What's a leveraged ETF?

In the financial world, the word "leverage" typically refers to debt, and investors who can stomach a lot of risk sometimes invest with borrowed money. An individual investor might invest "on margin," for example, using money borrowed from their brokerage. A leveraged ETF, meanwhile, is one that employs debt and/or derivatives in order to deliver amplified gains to investors. Unfortunately, it can also deliver amplified losses.

Let's review a simple example of someone investing on margin: Imagine you have $1,000 to invest in stocks. You might borrow $1,000 from your brokerage, too, in order to have $2,000 with which to invest. If your investment doubles in value, your stake is now worth $4,000. Great! And you got that starting with only $1,000, so you've quadrupled your money!

But if your investment falls by, say, 70%, your $2,000 stake will fall in value to $600. That's bad enough, but remember that you borrowed $1,000. It wasn't a gift. You actually have to make interest payments on borrowed sums -- and eventually, you need to pay back the money. So you're out whatever interest payments you've made, and you have to pay back $1,000. So now you've actually lost $400.
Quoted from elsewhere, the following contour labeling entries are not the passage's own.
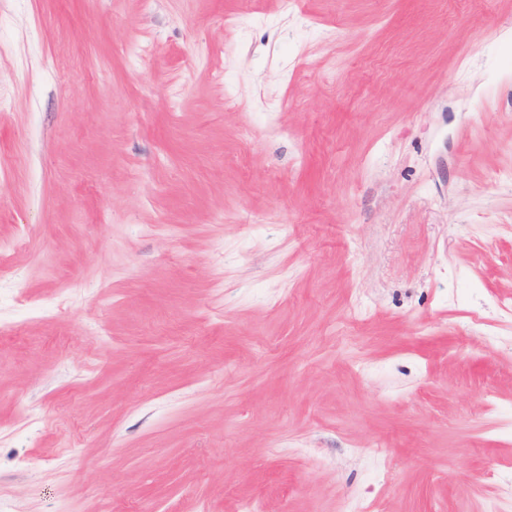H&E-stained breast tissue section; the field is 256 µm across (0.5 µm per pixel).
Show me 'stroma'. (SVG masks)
<instances>
[{"instance_id":"35a3bbf8","label":"stroma","mask_w":512,"mask_h":512,"mask_svg":"<svg viewBox=\"0 0 512 512\" xmlns=\"http://www.w3.org/2000/svg\"><path fill=\"white\" fill-rule=\"evenodd\" d=\"M507 169L512 0H0V512L512 500Z\"/></svg>"}]
</instances>
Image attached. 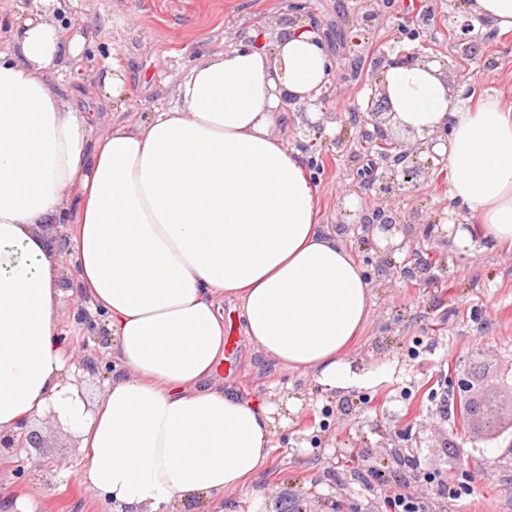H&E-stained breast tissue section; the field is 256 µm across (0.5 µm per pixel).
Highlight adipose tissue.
<instances>
[{
	"mask_svg": "<svg viewBox=\"0 0 512 512\" xmlns=\"http://www.w3.org/2000/svg\"><path fill=\"white\" fill-rule=\"evenodd\" d=\"M204 55L144 123L94 133L60 90L80 44L40 9L0 29V432L44 414L79 440V485L109 512H223L269 464L298 397L223 384L224 304L247 344L327 393L383 370L351 347L375 282L317 221L304 153L275 133L283 96L315 99L332 64L312 31L253 28ZM396 124L448 129L449 214L474 218L454 245L512 242V107L465 104L439 66L381 74ZM71 218L73 271L112 336L111 380L87 405L66 376L62 267L43 225Z\"/></svg>",
	"mask_w": 512,
	"mask_h": 512,
	"instance_id": "1",
	"label": "adipose tissue"
}]
</instances>
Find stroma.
Here are the masks:
<instances>
[{"label": "stroma", "mask_w": 512, "mask_h": 512, "mask_svg": "<svg viewBox=\"0 0 512 512\" xmlns=\"http://www.w3.org/2000/svg\"><path fill=\"white\" fill-rule=\"evenodd\" d=\"M306 3L320 30L335 35L328 52L346 63L356 48L391 42L398 25L420 27L419 17L433 0H392L384 18L370 27L353 24L355 0ZM283 10V0H56L50 17L68 25L83 45L80 59L62 64L63 93L96 131H106L113 105L101 97L96 76L118 58L129 89L125 115L146 120L155 106L171 99L177 81L201 53L253 25L279 33ZM431 48L446 56L449 75L466 78L476 91L496 90L512 99V32L483 43L469 58L441 31ZM488 55L497 58L498 67L494 78L484 80L480 68ZM316 146L327 159L317 182L321 221L346 241L366 272H373L375 252L362 225L339 221V203L353 184L347 176L351 164L328 139L318 138ZM449 179V172L440 173L414 195L399 197L397 207L443 221ZM57 240L64 269L62 328L73 359L89 357L97 365L93 371L73 370L78 390L92 402L111 372L112 341L103 321L90 326L74 321L82 300L69 273L66 237ZM420 244L446 259L447 272L431 284L405 278L401 270L415 262V255L407 250L392 255L375 290L370 322L351 349L353 357L387 365L373 387L324 393L311 376L263 362L247 345L233 313L225 312L234 353L218 377L259 396L285 392L302 400L299 414L278 435L267 469L231 501L232 512H384L389 487L416 479L402 465L410 456L426 471L445 473L470 488V496L445 503L446 512H512V461L498 459L489 444L479 442L472 423L455 415L439 419L432 398L433 391L469 372L479 379L485 399L512 402V382L505 379L512 372V245L465 253L437 232ZM477 349L482 358L476 362L471 354ZM29 428L42 446L0 454V495L36 491L50 512H107L102 497L67 476L82 458L77 439L47 416Z\"/></svg>", "instance_id": "1"}]
</instances>
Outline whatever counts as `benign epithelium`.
Instances as JSON below:
<instances>
[{"label": "benign epithelium", "instance_id": "1", "mask_svg": "<svg viewBox=\"0 0 512 512\" xmlns=\"http://www.w3.org/2000/svg\"><path fill=\"white\" fill-rule=\"evenodd\" d=\"M388 4L389 0H361L355 9L353 22L364 27L374 25L384 15ZM284 6L285 12L280 19L282 26L293 25L306 17V4L303 0H284ZM434 17L438 23H448V30L456 35V39L466 43L470 51L477 50V41L472 36L475 30L472 16L460 13L456 0H442ZM422 46L424 42L420 33L400 28L394 44L386 49L380 45L376 46L369 50V54L376 59V68L382 70L391 65L408 64L423 59ZM331 92L332 87L327 85L315 100L296 106L301 118L303 135L315 136L322 133L323 121L312 120L310 114L311 110L315 109L325 117L329 115L326 104ZM392 119L393 113L387 97L374 81L369 84V93L362 102H356L332 117V120L342 126L354 129V137L347 139L338 135L331 140V144L347 153L355 163L372 148H387V152L378 154V160L373 162L370 173H365L364 168L358 165L351 169L353 180L365 190L364 200L360 202V209L355 215L358 216V223L364 225L367 232L378 231L386 241L383 246L374 244L375 252L380 256L377 270H382L386 257L407 247L418 255V258L414 265L403 268V275L407 276L417 269L425 280L433 282L439 278V274L446 272L447 266L442 263L438 265L424 258L423 250L414 247L409 238L411 225L424 224L431 228L433 222L424 219L416 210L403 212L385 206L384 202L395 195L403 196L416 192L421 182L427 180L433 170L447 165L444 157L436 154L432 147L439 136L445 141L448 140V129L423 138L416 135L414 140L407 141L392 133ZM455 385L464 416H477L482 426L489 430L497 426L512 427V404L494 410L490 403H475L476 381L467 373L460 375ZM37 447V436L28 431L25 423L20 424L15 432L0 433V450Z\"/></svg>", "mask_w": 512, "mask_h": 512}]
</instances>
If you'd suffered a 70% loss investing only your original $1,000, you'd have $300 left. But since you borrowed that extra $1,000, you now have negative $400. See? Leverage can greatly amplify your gains and your losses.

That's part of the problem with leveraged ETFs. They're riskier than simple ETFs that just invest in various securities in a straightforward manner.

Why avoid the ProShares UltraPro QQQ ETF?

Now let's look at one particular leveraged ETF, the ProShares UltraPro QQQ ETF. On its own website, it's described like this: "ProShares UltraPro QQQ seeks daily investment results, before fees and expenses, that correspond to three times (3x) the daily performance of the Nasdaq-100 Index."